Task set —
1/ In the forum thread about rogues, which two skills does Tanarii call the core Rogue skills?
2/ Rewrite the listing from its first line to the line with "Hubungi Kami sekarang dan Dapatkan", swapping "statistiques" for "chiffres" and keeping everything else the same.

Document passage —
Segment Open

Anyways, swashbucklers most of all among rogues should be good at stunts, so I think there's definitely an argument for the concept of Elegant Maneuver, if not the execution. Maybe something like substituting Performance for STR/DEX checks or adding Charisma to them.

Another option could be something that lets swashbucklers make better use of the environment, where you can get advantage for swinging from the chandelier or seizing the high ground or something.

Tanarii
2022-10-30, 11:59 AM
IMX and IIRC the vast majority of Rogues I've seen don't have Acrobatics. Skills have more important uses and they already get Dex check bonus, and Acrobatic checks aren't that common anyway, other than escaping from Grapples. They're far more likely to take the way more commonly used Athletics skill, if they're going to spend a skill on one of the two. Granted if they take Athletics, it somewhat often gets Expertise after Stealth and Investigation, the two core Rogue skills.

Otoh I didn't see that many Swashbucklers. It came out fairly late in my long running campaign and it took a while for me to play test and allow XgtE, and then the game stores all temporarily closed a couple of years later, ending it. It's possible my experience/recall would have been different with a larger sample size of swashbucklers only.

Dork_Forge
2022-10-30, 04:47 PM
IMX and IIRC the vast majority of Rogues I've seen don't have Acrobatics. Skills have more important uses and they already get Dex check bonus, and Acrobatic checks aren't that common anyway, other than escaping from Grapples. They're far more likely to take the way more commonly used Athletics skill, if they're going to spend a skill on one of the two. Granted if they take Athletics, it somewhat often gets Expertise after Stealth and Investigation, the two core Rogue skills.

I wouldn't necessarily call Investigation a core Rogue skill, whilst it's important and makes sense for them, I don't recall ever seeing one with it. Sleight of Hand, Thieves' Tools, even face skills are all hot contenders for their Expertises.


Otoh I didn't see that many Swashbucklers. It came out fairly late in my long running campaign and it took a while for me to play test and allow XgtE, and then the game stores all temporarily closed a couple of years later, ending it. It's possible my experience/recall would have been different with a larger sample size of swashbucklers only.

For what it's worth, imx it's one of the most common Rogues I see. I have two long-running games right now and both involve a multiclass character with Swashbuckler Rogue mixed in. It's a frequent choice for one shots I run/participate in, and is near the top of my own list of Rogues to play.

I do think, though, that part of that prevalence is the theme that comes alongside it, some players like to stay within subclasses for certain themes, rather than refluffing stuff. Combine a popular theme with attractive mechanics and you have a winner... mostly. Obviously Elegant Maneuver is a bit lacklustre, but that's more because Swash was mostly unchanged from it's SCAG design.

Tanarii
2022-10-30, 05:56 PM
I wouldn't necessarily call Investigation a core Rogue skill, whilst it's important and makes sense for them, I don't recall ever seeing one with it. Sleight of Hand, Thieves' Tools, even face skills are all hot contenders for their Expertises.

Segment Closed

Records for this task —
Segment Open

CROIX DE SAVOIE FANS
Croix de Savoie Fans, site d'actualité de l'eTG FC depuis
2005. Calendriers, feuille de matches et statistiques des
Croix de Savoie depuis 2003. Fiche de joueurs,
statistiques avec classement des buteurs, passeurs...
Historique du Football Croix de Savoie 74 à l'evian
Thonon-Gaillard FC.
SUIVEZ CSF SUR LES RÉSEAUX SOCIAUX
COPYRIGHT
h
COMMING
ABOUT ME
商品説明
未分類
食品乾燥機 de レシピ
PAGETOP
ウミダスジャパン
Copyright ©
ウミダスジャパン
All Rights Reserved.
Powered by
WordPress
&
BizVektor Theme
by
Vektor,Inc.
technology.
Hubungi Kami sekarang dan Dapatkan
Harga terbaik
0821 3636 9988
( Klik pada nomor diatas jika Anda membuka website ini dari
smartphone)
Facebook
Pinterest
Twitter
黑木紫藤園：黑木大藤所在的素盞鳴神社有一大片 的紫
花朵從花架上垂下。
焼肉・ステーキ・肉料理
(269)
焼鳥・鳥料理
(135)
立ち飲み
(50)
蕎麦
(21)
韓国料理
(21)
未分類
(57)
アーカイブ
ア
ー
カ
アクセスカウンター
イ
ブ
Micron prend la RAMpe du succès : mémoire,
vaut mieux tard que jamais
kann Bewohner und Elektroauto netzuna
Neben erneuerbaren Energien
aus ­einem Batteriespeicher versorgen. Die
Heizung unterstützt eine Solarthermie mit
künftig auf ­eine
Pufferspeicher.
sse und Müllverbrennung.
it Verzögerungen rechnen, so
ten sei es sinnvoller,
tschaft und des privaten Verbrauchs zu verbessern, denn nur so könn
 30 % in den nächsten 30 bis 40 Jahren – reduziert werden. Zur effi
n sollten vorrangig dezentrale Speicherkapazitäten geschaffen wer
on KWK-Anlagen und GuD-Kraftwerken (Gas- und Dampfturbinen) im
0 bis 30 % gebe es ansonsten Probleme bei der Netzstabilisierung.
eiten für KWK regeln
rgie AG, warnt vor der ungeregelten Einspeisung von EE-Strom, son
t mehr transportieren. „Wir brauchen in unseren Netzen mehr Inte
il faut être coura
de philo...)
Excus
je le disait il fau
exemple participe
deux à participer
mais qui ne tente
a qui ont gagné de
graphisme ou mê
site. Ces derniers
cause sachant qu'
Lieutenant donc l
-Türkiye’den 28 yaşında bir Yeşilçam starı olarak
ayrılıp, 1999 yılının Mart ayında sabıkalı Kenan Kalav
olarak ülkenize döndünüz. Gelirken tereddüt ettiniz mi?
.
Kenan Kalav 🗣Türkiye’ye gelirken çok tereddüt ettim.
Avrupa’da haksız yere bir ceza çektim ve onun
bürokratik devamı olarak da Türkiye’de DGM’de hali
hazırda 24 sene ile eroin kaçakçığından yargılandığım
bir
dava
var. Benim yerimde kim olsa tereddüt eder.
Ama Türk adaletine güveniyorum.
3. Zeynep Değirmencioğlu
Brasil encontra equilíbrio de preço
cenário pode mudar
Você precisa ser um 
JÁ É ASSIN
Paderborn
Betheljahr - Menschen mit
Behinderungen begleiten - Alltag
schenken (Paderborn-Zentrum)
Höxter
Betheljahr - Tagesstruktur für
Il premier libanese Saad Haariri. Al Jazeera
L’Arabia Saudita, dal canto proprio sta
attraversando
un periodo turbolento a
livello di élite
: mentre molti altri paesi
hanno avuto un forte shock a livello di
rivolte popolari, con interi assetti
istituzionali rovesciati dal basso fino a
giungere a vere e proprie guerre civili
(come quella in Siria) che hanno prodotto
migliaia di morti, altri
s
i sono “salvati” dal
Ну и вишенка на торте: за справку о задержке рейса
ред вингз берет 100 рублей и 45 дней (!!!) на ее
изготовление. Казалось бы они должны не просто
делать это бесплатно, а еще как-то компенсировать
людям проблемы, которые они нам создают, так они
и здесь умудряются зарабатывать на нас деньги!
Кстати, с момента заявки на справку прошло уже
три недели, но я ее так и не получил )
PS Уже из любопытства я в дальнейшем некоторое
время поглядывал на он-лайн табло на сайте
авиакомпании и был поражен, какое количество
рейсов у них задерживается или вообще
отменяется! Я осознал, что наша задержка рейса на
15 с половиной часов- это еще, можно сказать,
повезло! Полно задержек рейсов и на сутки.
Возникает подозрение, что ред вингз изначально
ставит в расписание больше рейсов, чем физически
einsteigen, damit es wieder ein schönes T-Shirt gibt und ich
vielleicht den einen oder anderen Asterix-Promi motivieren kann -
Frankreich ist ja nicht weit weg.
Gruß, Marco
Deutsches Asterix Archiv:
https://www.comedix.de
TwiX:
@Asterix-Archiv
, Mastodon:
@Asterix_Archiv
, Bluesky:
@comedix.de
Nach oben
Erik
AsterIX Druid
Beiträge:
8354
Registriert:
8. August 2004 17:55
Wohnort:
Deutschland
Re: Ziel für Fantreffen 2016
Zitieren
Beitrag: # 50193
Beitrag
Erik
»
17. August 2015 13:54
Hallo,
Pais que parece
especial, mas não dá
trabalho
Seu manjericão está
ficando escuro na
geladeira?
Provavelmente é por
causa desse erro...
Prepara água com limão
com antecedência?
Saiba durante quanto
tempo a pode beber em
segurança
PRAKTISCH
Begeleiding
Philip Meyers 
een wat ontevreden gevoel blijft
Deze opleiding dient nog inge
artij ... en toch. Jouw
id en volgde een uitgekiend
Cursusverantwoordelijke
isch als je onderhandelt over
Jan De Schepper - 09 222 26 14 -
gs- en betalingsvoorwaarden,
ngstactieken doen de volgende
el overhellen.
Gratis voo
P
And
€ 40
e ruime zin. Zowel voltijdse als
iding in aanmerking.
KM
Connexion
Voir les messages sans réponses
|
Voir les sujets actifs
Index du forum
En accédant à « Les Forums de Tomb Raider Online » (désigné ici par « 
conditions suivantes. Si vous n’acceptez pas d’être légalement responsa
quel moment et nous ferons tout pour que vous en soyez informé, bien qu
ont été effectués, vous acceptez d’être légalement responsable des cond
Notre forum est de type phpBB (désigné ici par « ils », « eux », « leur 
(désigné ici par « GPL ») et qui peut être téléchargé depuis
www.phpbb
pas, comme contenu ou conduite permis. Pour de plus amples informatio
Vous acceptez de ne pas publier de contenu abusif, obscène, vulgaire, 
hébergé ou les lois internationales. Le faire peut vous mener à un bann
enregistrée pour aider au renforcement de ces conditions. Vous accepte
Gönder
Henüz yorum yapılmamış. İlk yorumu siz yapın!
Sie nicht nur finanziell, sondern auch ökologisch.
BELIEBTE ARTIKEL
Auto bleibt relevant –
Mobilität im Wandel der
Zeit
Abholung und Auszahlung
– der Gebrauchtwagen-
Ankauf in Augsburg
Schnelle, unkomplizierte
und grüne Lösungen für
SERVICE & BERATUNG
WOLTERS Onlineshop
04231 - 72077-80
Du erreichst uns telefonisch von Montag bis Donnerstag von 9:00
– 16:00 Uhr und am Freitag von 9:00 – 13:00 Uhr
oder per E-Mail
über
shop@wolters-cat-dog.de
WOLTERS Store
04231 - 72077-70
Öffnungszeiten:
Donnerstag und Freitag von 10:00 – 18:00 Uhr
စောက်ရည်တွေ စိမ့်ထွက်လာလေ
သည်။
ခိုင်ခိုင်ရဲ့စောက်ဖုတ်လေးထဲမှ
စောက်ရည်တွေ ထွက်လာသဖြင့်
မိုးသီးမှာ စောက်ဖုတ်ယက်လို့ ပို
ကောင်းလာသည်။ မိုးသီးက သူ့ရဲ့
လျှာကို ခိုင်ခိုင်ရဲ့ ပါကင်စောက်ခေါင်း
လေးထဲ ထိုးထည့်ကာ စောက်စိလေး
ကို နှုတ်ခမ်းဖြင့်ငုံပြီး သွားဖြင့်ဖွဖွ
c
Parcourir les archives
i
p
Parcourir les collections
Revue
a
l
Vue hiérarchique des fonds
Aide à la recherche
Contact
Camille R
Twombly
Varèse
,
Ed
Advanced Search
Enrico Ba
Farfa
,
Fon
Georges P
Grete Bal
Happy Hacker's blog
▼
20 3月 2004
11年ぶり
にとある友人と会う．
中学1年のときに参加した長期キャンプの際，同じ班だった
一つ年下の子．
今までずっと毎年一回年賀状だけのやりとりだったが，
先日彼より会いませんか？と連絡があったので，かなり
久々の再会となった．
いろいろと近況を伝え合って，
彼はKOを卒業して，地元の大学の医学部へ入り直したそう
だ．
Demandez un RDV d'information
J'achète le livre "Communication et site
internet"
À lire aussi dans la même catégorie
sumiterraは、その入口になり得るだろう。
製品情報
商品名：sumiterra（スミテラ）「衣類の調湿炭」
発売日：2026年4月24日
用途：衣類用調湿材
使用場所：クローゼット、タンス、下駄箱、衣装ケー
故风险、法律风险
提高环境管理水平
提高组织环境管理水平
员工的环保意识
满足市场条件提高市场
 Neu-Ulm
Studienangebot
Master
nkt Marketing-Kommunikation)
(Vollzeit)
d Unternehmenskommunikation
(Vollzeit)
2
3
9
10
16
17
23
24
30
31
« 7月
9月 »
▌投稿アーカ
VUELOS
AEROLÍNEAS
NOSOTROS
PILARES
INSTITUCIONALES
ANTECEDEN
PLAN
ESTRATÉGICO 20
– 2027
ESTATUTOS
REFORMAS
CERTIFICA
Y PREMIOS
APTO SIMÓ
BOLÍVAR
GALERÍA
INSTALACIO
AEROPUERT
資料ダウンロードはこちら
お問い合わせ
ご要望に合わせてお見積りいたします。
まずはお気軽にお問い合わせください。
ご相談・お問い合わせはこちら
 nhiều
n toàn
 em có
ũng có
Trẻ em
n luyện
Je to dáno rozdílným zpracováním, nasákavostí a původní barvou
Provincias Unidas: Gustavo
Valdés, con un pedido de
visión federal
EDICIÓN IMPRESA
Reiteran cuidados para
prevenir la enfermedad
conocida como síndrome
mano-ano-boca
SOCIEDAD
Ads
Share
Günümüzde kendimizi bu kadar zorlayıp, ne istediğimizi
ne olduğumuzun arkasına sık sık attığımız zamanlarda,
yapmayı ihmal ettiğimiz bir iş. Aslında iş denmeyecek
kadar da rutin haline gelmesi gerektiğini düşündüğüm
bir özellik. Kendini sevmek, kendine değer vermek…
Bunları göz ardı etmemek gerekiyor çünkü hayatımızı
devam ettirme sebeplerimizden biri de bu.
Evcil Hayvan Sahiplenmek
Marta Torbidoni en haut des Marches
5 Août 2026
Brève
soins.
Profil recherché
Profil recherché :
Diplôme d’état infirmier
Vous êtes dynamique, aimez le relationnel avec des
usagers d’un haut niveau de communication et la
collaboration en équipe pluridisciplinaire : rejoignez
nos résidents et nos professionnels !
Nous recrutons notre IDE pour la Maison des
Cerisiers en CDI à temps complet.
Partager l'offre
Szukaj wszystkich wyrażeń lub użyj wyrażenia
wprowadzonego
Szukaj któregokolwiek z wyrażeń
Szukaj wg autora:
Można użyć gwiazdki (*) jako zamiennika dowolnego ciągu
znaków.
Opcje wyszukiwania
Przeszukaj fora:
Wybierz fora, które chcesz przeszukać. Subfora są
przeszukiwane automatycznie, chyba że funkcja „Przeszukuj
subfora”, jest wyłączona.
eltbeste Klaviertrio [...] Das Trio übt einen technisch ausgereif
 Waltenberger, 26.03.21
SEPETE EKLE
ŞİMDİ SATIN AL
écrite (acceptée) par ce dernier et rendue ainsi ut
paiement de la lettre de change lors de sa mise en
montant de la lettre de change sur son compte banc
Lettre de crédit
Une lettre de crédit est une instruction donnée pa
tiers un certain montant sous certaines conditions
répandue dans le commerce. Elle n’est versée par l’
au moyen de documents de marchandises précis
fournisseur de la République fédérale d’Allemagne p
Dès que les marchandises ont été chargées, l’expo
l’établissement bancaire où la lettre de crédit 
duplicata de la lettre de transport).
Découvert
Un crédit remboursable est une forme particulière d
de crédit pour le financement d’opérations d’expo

Segment Closed

Responses by task —
1/ Stealth and Investigation.

2/
CROIX DE SAVOIE FANS
Croix de Savoie Fans, site d'actualité de l'eTG FC depuis
2005. Calendriers, feuille de matches et chiffres des
Croix de Savoie depuis 2003. Fiche de joueurs,
chiffres avec classement des buteurs, passeurs...
Historique du Football Croix de Savoie 74 à l'evian
Thonon-Gaillard FC.
SUIVEZ CSF SUR LES RÉSEAUX SOCIAUX
COPYRIGHT
h
COMMING
ABOUT ME
商品説明
未分類
食品乾燥機 de レシピ
PAGETOP
ウミダスジャパン
Copyright ©
ウミダスジャパン
All Rights Reserved.
Powered by
WordPress
&
BizVektor Theme
by
Vektor,Inc.
technology.
Hubungi Kami sekarang dan Dapatkan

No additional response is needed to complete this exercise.